▶ _What you will do_:
Say how many lines in the entries below mention "Élevée", with no other words.

─── Records supplied

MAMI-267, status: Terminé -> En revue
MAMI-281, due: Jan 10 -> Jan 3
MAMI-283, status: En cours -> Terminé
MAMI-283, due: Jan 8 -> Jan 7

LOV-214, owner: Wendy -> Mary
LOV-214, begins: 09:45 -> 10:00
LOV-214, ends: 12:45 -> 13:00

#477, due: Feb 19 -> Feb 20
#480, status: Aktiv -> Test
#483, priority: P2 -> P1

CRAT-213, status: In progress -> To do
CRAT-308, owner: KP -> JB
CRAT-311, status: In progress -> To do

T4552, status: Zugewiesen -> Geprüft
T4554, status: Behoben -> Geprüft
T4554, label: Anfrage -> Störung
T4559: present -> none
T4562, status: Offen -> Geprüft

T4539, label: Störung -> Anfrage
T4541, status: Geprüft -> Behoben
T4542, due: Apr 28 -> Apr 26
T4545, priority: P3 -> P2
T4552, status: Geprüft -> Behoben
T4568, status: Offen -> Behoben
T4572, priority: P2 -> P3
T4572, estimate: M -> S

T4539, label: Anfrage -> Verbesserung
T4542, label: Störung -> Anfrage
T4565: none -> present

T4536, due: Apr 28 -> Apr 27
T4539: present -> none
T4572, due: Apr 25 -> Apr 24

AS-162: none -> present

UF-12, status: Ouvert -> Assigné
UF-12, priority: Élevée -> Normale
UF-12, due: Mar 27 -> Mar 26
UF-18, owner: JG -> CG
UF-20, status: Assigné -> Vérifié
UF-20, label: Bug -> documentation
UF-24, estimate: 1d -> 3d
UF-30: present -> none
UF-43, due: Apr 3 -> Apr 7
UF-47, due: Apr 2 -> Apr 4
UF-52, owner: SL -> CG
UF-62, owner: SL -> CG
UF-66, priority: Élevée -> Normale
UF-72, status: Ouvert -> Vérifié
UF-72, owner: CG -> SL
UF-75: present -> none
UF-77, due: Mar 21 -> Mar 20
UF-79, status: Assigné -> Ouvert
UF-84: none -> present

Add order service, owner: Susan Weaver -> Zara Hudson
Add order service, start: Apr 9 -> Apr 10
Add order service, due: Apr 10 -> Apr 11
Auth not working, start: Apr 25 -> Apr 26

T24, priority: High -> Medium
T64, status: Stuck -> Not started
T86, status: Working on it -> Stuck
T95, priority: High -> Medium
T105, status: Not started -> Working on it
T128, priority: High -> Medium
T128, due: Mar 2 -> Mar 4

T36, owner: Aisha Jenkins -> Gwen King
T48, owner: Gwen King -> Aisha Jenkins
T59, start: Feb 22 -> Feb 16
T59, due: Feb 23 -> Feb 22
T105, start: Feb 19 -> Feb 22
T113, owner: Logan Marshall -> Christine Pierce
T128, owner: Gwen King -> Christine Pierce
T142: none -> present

──────

▶ _Result below_:
2